● **Dataset entries**:
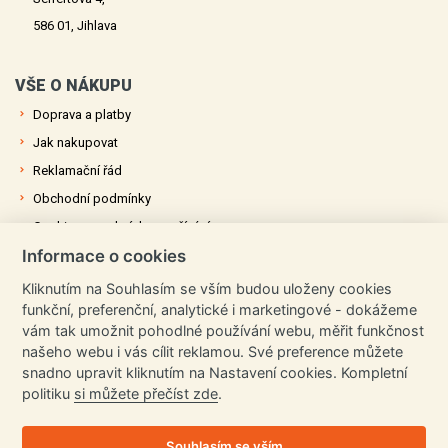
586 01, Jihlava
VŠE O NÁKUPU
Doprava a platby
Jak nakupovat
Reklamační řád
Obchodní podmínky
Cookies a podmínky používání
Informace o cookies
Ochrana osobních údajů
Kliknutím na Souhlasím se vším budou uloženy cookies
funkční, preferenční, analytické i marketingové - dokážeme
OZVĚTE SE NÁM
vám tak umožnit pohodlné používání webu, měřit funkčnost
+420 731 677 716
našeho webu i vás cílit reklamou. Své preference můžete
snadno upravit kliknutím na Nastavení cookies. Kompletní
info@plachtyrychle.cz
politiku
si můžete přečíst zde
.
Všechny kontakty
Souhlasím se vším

---

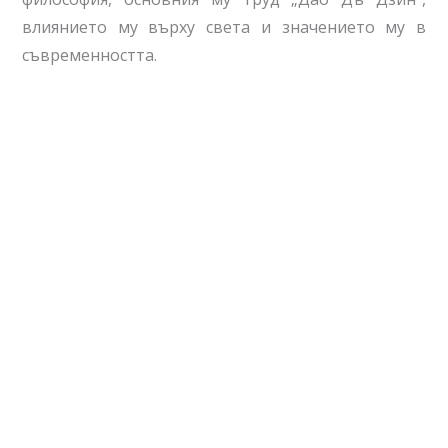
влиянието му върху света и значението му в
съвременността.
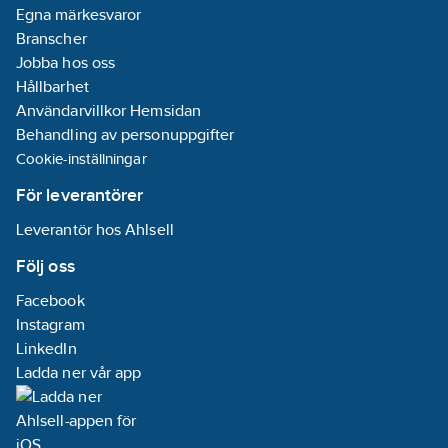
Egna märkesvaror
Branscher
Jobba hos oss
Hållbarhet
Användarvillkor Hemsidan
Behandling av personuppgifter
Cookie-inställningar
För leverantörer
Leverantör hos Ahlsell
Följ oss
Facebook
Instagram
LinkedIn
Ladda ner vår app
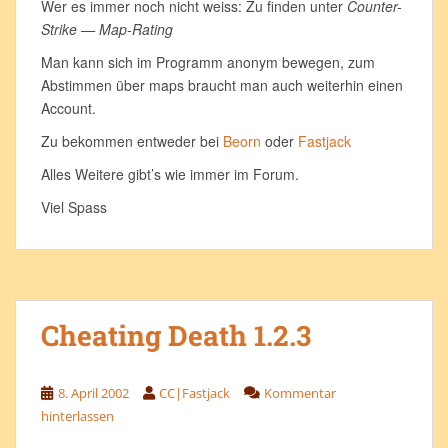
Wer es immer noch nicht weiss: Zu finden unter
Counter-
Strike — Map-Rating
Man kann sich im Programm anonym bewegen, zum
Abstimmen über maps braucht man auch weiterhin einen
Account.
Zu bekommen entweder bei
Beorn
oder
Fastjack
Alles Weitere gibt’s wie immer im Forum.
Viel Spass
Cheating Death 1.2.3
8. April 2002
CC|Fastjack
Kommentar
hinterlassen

● **What the task asks**:
Please filter the entries for the word "Souhlasím" and copy the lines that have it.

● **Answer to this exercise**:
Kliknutím na Souhlasím se vším budou uloženy cookies
Souhlasím se vším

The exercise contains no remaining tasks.